Records taken from a dataset:
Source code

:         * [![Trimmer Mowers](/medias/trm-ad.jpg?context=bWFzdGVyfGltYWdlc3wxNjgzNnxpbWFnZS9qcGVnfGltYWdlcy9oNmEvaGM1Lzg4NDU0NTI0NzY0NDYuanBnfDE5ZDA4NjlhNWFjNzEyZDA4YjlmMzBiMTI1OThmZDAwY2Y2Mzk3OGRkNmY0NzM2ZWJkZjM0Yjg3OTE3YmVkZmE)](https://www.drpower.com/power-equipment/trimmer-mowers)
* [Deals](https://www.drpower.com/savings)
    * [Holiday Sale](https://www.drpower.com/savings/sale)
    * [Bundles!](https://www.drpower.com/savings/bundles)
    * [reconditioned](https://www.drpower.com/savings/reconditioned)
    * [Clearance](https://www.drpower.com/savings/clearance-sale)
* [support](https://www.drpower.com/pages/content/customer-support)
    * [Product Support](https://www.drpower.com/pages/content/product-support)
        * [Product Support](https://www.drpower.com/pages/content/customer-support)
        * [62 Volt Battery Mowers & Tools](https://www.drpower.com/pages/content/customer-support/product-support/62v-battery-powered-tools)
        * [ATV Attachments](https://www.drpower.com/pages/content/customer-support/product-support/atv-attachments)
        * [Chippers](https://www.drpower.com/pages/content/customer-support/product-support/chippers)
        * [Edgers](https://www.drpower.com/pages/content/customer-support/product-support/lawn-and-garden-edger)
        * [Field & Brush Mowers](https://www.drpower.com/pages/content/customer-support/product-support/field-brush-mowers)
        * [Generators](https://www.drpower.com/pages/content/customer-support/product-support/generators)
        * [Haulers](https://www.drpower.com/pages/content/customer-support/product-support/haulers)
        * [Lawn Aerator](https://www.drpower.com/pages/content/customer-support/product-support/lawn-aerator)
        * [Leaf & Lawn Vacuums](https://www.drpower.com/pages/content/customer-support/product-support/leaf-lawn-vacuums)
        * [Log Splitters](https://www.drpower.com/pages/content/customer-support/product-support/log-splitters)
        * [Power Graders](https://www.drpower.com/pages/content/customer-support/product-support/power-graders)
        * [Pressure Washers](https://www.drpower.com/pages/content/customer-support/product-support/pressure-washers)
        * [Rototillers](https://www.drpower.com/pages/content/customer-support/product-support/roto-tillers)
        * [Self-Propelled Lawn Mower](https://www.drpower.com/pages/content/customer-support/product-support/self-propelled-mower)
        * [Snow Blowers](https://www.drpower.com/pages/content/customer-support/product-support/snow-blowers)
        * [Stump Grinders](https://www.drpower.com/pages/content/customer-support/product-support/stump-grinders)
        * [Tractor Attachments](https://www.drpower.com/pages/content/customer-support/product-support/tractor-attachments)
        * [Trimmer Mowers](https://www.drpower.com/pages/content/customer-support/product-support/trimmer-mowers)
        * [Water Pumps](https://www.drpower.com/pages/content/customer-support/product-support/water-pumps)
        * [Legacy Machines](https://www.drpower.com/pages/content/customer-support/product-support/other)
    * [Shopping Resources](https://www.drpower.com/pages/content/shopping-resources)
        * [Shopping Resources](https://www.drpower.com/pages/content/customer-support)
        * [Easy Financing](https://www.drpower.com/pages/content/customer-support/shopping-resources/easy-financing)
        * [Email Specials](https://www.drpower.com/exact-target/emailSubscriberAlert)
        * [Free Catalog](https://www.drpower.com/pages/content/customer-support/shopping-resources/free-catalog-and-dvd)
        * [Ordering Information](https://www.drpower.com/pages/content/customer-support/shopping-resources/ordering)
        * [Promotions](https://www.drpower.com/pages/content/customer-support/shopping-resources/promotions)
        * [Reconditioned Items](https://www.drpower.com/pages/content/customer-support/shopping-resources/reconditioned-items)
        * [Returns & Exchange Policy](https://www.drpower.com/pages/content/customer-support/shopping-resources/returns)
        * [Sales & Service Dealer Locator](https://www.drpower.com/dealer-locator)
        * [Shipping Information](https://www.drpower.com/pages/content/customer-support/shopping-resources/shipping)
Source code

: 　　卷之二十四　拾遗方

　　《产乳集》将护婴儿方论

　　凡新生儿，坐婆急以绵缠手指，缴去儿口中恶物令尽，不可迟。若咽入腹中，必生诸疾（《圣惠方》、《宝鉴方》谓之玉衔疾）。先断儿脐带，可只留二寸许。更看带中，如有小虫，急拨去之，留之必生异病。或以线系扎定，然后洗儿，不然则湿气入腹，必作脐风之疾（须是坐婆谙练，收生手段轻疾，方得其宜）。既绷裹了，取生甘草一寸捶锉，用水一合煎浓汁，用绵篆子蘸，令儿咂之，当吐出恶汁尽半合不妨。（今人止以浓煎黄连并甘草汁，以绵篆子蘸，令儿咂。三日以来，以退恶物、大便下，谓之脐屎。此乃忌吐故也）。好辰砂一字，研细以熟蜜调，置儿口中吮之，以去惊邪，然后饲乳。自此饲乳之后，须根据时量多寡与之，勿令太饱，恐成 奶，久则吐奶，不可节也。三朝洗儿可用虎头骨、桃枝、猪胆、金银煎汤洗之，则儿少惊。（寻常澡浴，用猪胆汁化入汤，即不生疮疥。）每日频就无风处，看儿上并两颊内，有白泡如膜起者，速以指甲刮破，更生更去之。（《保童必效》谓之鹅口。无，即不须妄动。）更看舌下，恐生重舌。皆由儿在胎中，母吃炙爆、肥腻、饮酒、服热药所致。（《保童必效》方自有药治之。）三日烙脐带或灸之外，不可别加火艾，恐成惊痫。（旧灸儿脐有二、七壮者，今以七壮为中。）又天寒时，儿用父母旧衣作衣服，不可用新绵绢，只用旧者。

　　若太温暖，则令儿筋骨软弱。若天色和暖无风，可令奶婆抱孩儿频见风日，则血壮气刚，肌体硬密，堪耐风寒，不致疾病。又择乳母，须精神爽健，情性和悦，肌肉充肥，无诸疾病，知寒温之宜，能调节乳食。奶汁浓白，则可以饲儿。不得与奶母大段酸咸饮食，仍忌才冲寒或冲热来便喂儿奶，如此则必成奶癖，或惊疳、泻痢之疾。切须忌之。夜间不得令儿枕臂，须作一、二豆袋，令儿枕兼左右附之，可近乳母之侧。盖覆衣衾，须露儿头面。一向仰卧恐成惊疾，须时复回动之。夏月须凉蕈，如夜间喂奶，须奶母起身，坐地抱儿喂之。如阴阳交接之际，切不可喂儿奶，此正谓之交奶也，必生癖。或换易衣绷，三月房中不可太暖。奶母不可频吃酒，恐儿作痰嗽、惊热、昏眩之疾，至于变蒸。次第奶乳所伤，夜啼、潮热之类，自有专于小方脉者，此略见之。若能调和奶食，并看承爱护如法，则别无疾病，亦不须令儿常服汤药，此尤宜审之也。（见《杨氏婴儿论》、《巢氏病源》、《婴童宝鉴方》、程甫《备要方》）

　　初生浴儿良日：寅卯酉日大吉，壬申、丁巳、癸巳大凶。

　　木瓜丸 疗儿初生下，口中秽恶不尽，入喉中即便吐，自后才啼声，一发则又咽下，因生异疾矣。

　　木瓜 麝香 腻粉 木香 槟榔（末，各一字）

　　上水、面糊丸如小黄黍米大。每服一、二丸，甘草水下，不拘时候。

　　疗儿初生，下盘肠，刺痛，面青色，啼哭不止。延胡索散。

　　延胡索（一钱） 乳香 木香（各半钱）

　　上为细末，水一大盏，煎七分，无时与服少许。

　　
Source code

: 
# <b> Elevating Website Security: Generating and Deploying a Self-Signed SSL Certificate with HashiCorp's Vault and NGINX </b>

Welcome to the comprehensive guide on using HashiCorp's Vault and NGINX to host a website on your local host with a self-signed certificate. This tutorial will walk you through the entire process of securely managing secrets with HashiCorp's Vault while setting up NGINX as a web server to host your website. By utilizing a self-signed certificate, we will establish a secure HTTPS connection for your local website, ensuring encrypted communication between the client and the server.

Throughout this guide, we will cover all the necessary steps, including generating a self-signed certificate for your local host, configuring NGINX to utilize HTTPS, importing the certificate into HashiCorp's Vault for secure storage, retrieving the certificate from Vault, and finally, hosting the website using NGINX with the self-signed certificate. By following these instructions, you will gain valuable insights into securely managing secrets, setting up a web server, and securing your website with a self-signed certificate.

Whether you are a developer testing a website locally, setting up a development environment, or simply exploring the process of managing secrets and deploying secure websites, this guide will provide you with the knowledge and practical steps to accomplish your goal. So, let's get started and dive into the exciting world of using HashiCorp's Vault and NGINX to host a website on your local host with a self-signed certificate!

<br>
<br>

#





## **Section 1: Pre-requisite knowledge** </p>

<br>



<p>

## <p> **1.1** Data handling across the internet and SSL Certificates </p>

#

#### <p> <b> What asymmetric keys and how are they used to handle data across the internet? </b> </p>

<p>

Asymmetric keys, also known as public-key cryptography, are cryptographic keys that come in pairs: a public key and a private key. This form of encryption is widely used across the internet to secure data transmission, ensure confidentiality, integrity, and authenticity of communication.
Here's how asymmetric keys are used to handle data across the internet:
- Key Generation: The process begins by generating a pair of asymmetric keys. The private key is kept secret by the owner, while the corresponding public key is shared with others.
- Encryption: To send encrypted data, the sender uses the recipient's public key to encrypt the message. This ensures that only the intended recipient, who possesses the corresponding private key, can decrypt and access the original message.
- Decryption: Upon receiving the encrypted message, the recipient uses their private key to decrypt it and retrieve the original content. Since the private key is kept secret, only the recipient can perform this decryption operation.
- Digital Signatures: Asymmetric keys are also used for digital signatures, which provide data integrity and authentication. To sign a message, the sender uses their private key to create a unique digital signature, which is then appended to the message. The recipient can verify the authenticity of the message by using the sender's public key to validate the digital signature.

#### Requirement
Retype the records word for word, starting with the line that contains "木瓜丸 疗儿初生下，口中秽恶" and going on through the line that contains "Throughout this guide, we". Include both of those lines.

#### Response to this exercise
　　木瓜丸 疗儿初生下，口中秽恶不尽，入喉中即便吐，自后才啼声，一发则又咽下，因生异疾矣。

　　木瓜 麝香 腻粉 木香 槟榔（末，各一字）

　　上水、面糊丸如小黄黍米大。每服一、二丸，甘草水下，不拘时候。

　　疗儿初生，下盘肠，刺痛，面青色，啼哭不止。延胡索散。

　　延胡索（一钱） 乳香 木香（各半钱）

　　上为细末，水一大盏，煎七分，无时与服少许。

　　
Source code

: 
# <b> Elevating Website Security: Generating and Deploying a Self-Signed SSL Certificate with HashiCorp's Vault and NGINX </b>

Welcome to the comprehensive guide on using HashiCorp's Vault and NGINX to host a website on your local host with a self-signed certificate. This tutorial will walk you through the entire process of securely managing secrets with HashiCorp's Vault while setting up NGINX as a web server to host your website. By utilizing a self-signed certificate, we will establish a secure HTTPS connection for your local website, ensuring encrypted communication between the client and the server.

Throughout this guide, we will cover all the necessary steps, including generating a self-signed certificate for your local host, configuring NGINX to utilize HTTPS, importing the certificate into HashiCorp's Vault for secure storage, retrieving the certificate from Vault, and finally, hosting the website using NGINX with the self-signed certificate. By following these instructions, you will gain valuable insights into securely managing secrets, setting up a web server, and securing your website with a self-signed certificate.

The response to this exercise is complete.